古の炎の巨人
楕円形の奇妙な形をした船のようなものが
海面を滑るように移動していた。
その船は全長が約100kmと巨大で、
船上には生い茂った林があって、
船というより島のような見た目をしている。
船内には農作物を作っている畑があり、
背後に籠を浮かべながら移動する人々が
見えない手でもいでいるかのように
作物を籠に移していた。
彼らには額に第3の目がある、
身の丈は4m近い巨人族の大人達だ。
彼らは魔力はないが、念動力が使える。
その力で収穫作業をしているようだ。
また、彼らの周りは静寂に満ちている。
第3の目の力で念話の能力があり、
離れた場所にいる仲間と思念で会話できるのだ。
この世界とは異なる世界で、アトランティス帝国と
激しい戦争を行い、汚染が進んでしまった星に
見切りをつけ、外宇宙の新天地を目指して
移動するはずであった。
次元航行を実行しようとしたが失敗に終わり、
次元の間に落ち、この世界へ流れ着いた次第だ。
この世界で6千年以上の時を
ひっそりと生きていたのだが、
今になって彼らの船は北上を始めていた。
副長のバジルは艦長のガーラに命じられ、
移民船を北に向けて操船していた。
(シヴァ様が出る時に、この世界の神から貰った
魔石が動力炉のコアにマッチしたのが幸いだな。
この星を飛び立つことは出来ないが、
滑るように移動することは出来るようになった。
しかし、何故艦長は北へ向かえと言われるのか、
真意が読めん。
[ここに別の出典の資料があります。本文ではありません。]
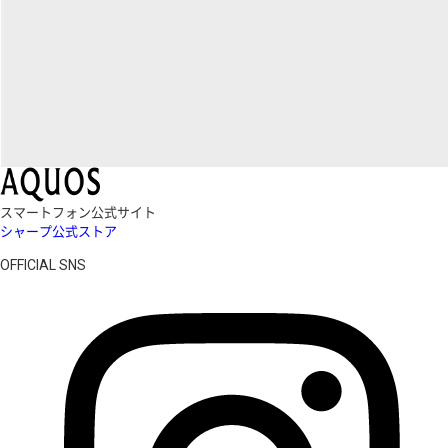
スマートフォン公式サイト
シャープ公式ストア
OFFICIAL SNS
)
移民船はこの世界のロキ神がシヴァ神に渡した魔石で
動力エネルギーを取り戻せて、
移動できるようになっただけでなく、
船内のプラントの生産能力も向上していた。
(農作物の収穫量が上がったのは有り難い事だ。)
移民住民達が収穫している作物の一部は
この世界の森に自生していたものも含まれている。
また、新しい作物の収集もしたいものだと思う
バジルであった。
船内中央部のあたりに艦長室がある。
ここに艦長のガーラが引き籠もっていた。
彼の体は薄いが黒い揺らめきに包まれていた。
(落ち着かぬ。
何か心がざわつく感じだ。
何かが北に向かえと語りかけてくる。
精神制御を最大にかけて抑えているが
無性に暴れたくなる気分になる。
何か気分が落ち着かぬ。)
ガーラはシヴァから魔石を受け取った時、
魔石を第3の目で見つめ、
意識共有をかける事で中身を見ようとした。
その時彼の深層心理に小さな黒いトゲのようなものが
突き刺さる感じがあった。
バジルに引き渡すときに慎重に扱うようにと
告げたまでは平静に保てていた意識が
少しずつ不安定になっていくのを感じていた。
小さな黒いトゲから呪いのようなものが
彼の意識の中から汚染を始めているようであった。
巨大大陸の中央部より北側には山脈が折り重なるように
連なっており、東側の海に近い辺りには
活火山帯があり、時折炸裂音と共に火の粉を
舞い踊らせている。
そんな火山の火口の中に黒い影が蠢いていた。
「ロキの気配が感じられぬようになったな。
ふん、何を企んでおったのか知らぬが、
大方封じられたのであろう。愚かな奴よ。」
影は燃え盛る炎そのものを形にしたかのような
剣を手にした、古の巨人スルトであった。
彼は他の巨人族とは異なりこの世界の主神達との争いには
興味を示さず、ただ火口から上がる溶岩に向かい
時折剣を振るうのであった。
まるで溶岩と会話をしているかのような雰囲気があった。
古の巨人達はこの世界を今の主神達が治める前から
顕現していた。
今の主神達がこの世界の有り様を変えるため
立ちはだかった古の巨人達と争い、
勝利を手にすると様々な種族を地に生み出し、
少しずつ繁栄をしている状態になっていた。
「さて、龍人族の連中も
少しはやれるようになって来たか。
もう少し戦力が欲しいものだ。
動きが止まりつつあるこの世界を
今一度動かすには力が必要だ。
・・・面白い。
ロキの差し金か。
異界の巨人族の力とはな。
面白い、これは面白くなるぞ。」
立ち上がる溶岩を縦に切り裂きながら
スルトは火炎に揺らぐ空を見上げていた。